- **Aim of the exercise**:
The expected result is the full listing, retyped exactly, without a single picture.

- **Data in this exercise**:
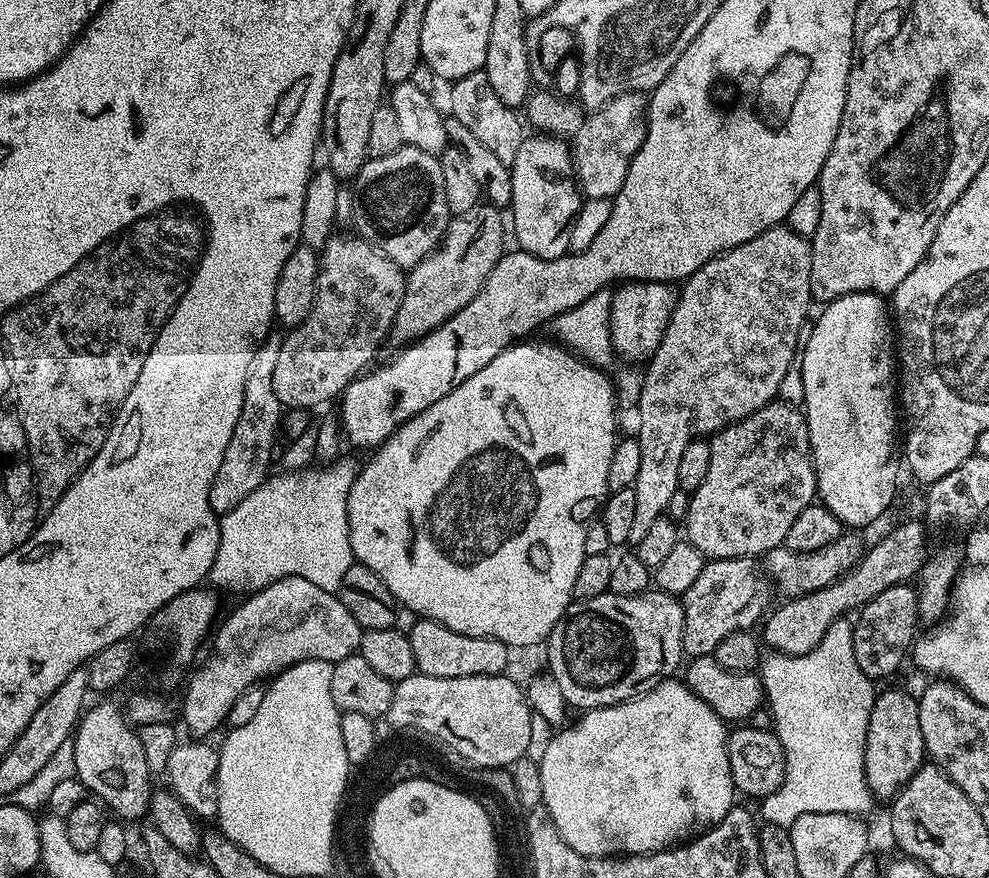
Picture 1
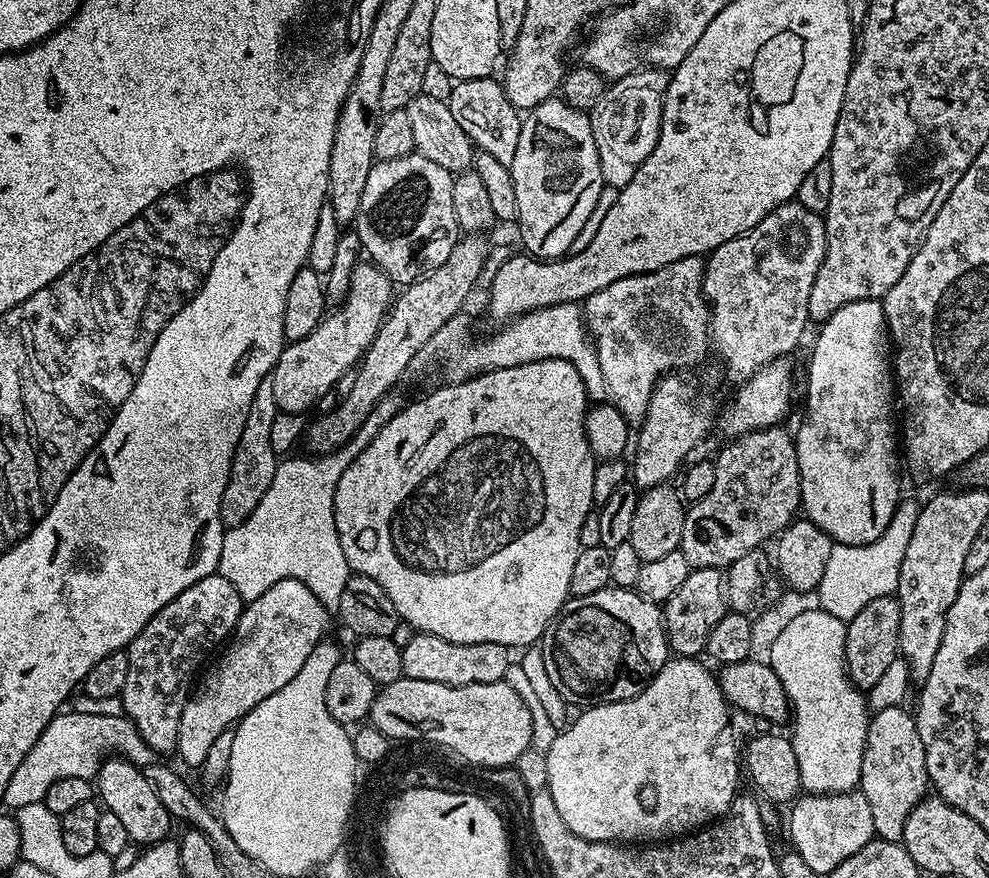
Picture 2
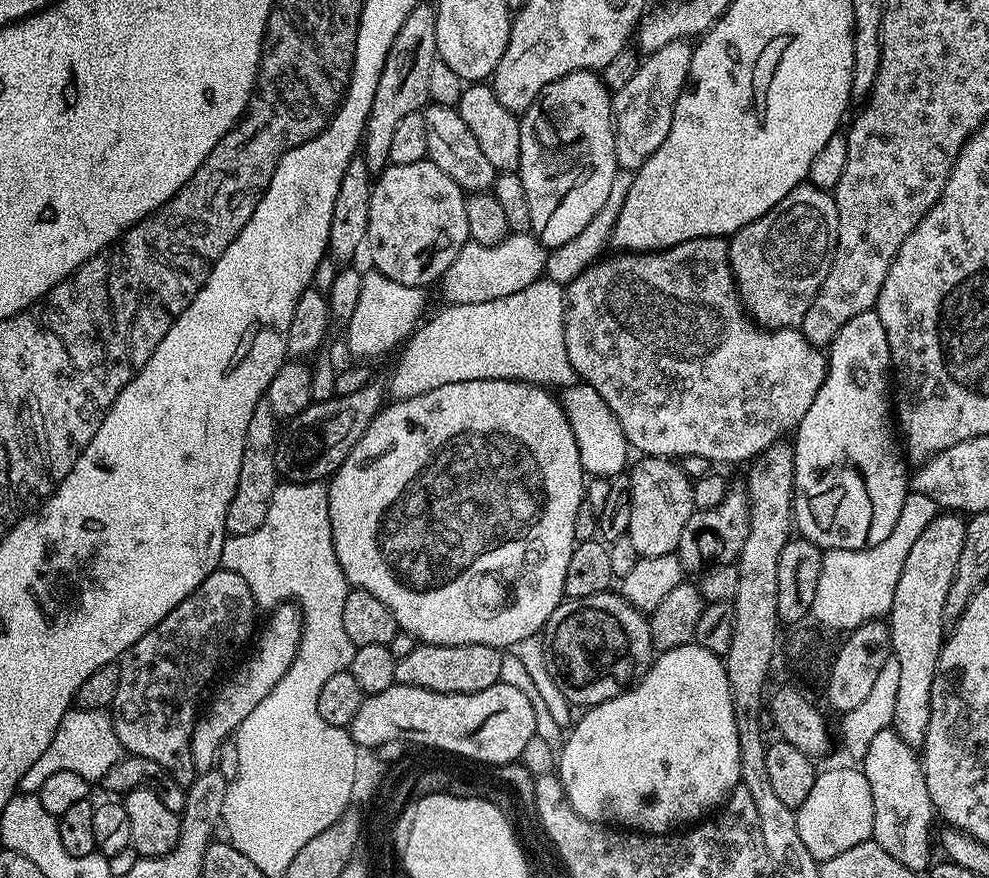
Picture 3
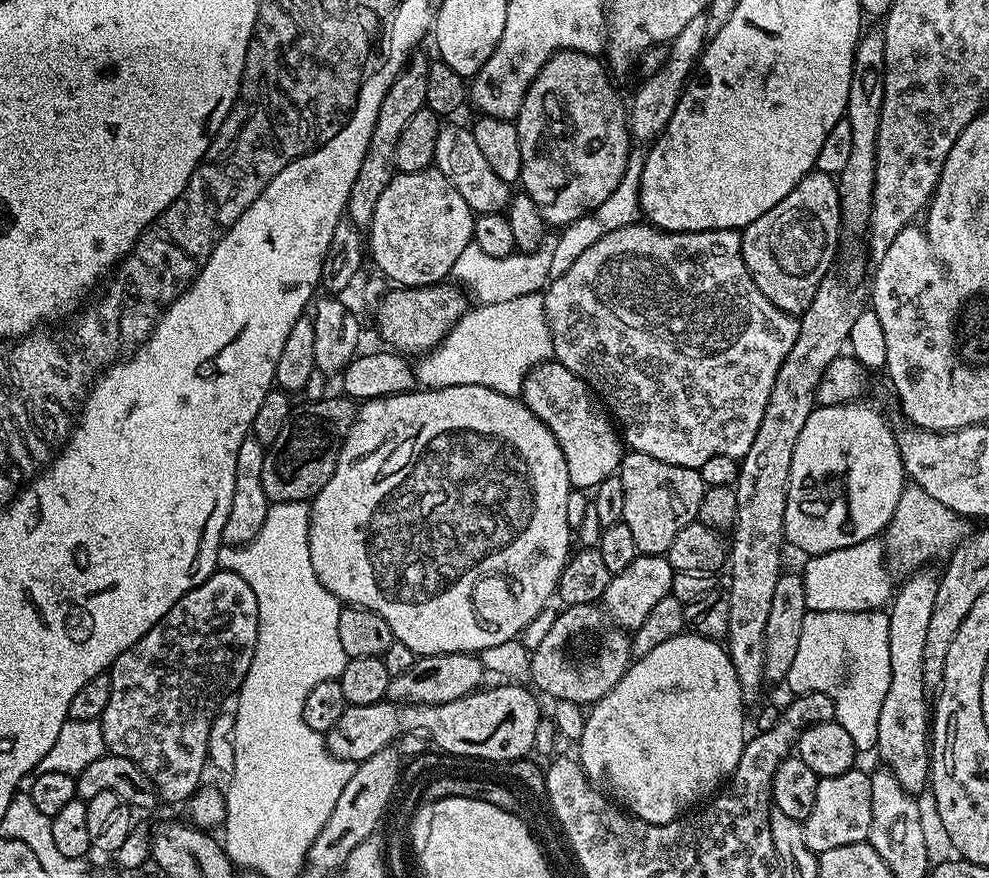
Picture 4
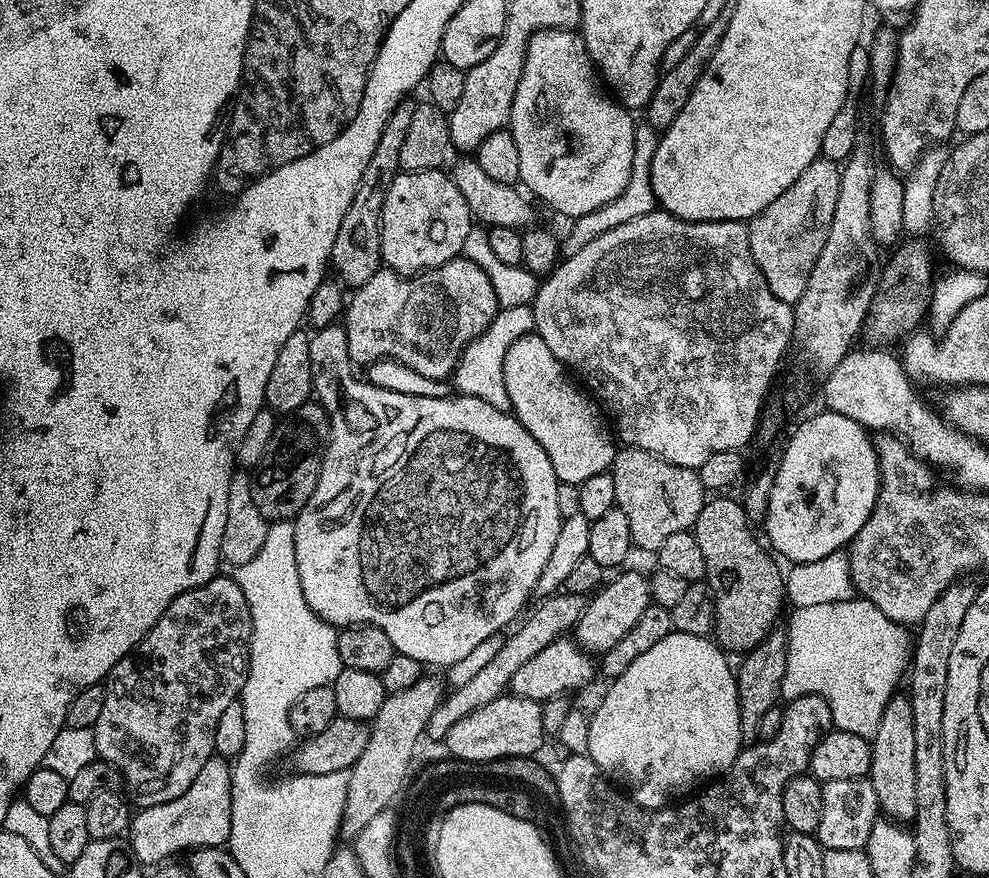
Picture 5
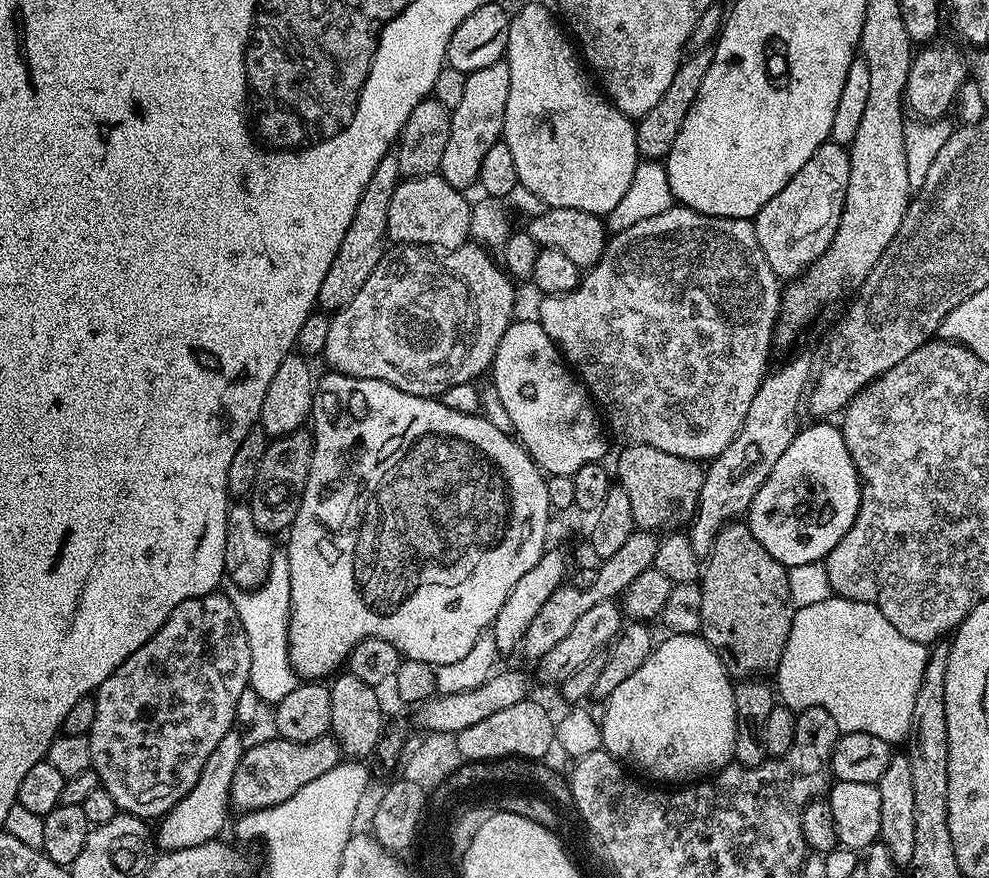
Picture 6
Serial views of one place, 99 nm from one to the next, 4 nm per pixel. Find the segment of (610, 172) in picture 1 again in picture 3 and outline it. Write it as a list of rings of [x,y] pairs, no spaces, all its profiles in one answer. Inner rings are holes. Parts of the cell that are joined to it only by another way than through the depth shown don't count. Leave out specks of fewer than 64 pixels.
[[[686,40],[668,42],[649,53],[640,63],[634,77],[619,85],[612,97],[612,119],[615,130],[616,163],[623,171],[635,172],[654,150],[662,146],[670,132],[674,106],[688,81],[693,45]]]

- **Response area**:
Picture 1
Picture 2
Picture 3
Picture 4
Picture 5
Picture 6
Serial views of one place, 99 nm from one to the next, 4 nm per pixel. Find the segment of (610, 172) in picture 1 again in picture 3 and outline it. Write it as a list of rings of [x,y] pairs, no spaces, all its profiles in one answer. Inner rings are holes. Parts of the cell that are joined to it only by another way than through the depth shown don't count. Leave out specks of fewer than 64 pixels.
[[[686,40],[668,42],[649,53],[640,63],[634,77],[619,85],[612,97],[612,119],[615,130],[616,163],[623,171],[635,172],[654,150],[662,146],[670,132],[674,106],[688,81],[693,45]]]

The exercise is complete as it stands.